Task goal »
List every line in the records that contains the word "Measured".

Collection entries
**********

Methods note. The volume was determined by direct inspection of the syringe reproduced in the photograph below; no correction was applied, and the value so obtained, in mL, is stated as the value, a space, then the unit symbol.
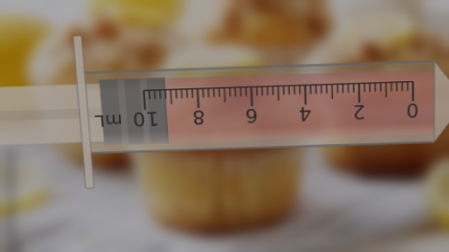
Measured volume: 9.2 mL
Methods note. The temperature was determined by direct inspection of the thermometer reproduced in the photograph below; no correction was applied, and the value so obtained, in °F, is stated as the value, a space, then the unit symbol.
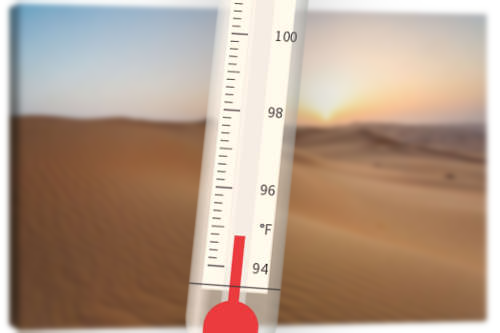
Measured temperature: 94.8 °F
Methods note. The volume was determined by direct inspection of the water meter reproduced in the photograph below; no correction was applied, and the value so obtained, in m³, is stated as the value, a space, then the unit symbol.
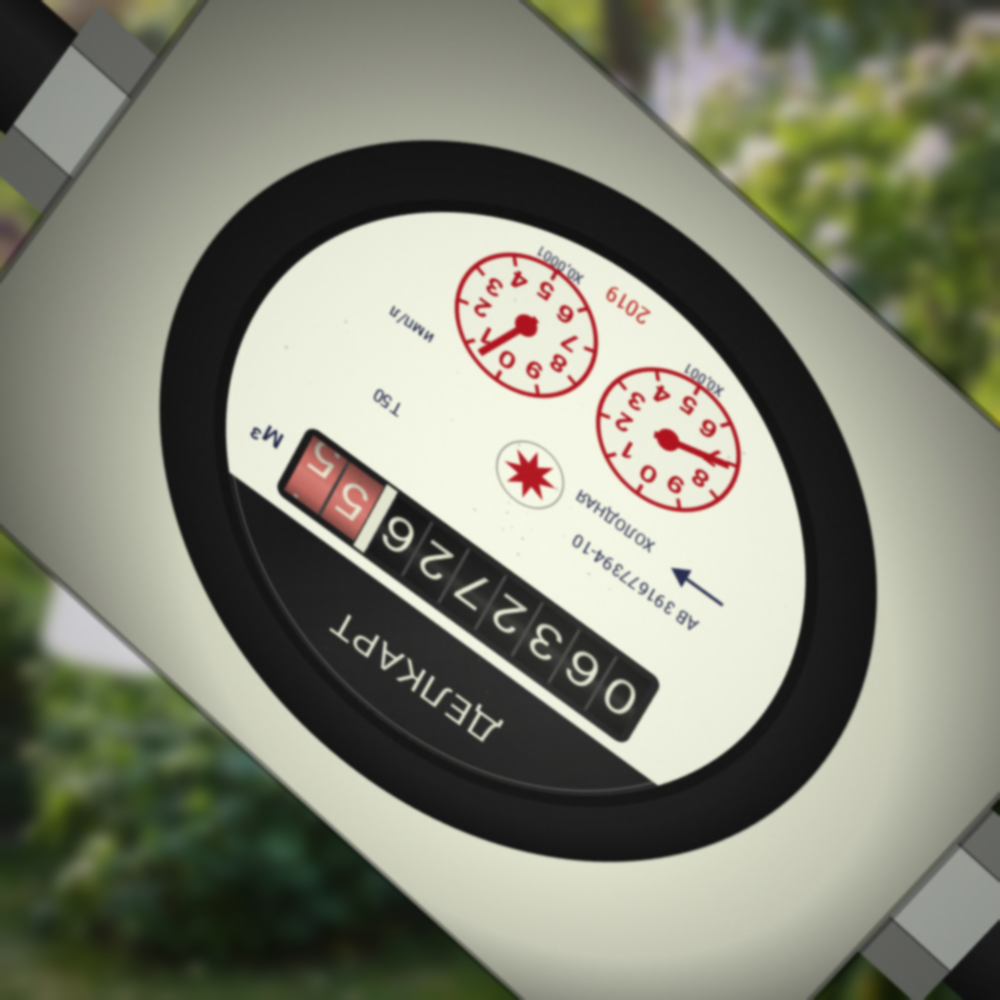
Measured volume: 632726.5470 m³
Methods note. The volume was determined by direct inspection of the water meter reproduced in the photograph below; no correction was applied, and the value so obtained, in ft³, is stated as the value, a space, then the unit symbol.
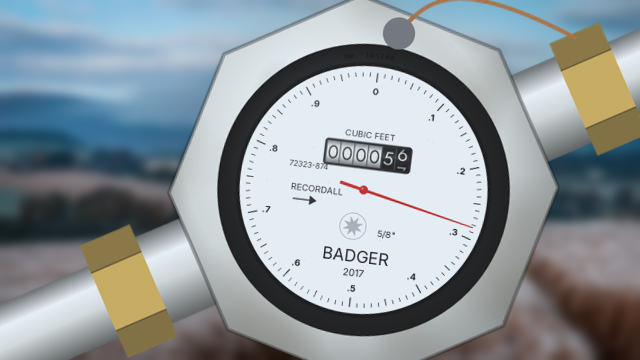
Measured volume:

**********

Solution for this problem »
Measured volume: 9.2 mL
Measured temperature: 94.8 °F
Measured volume: 632726.5470 m³
Measured volume:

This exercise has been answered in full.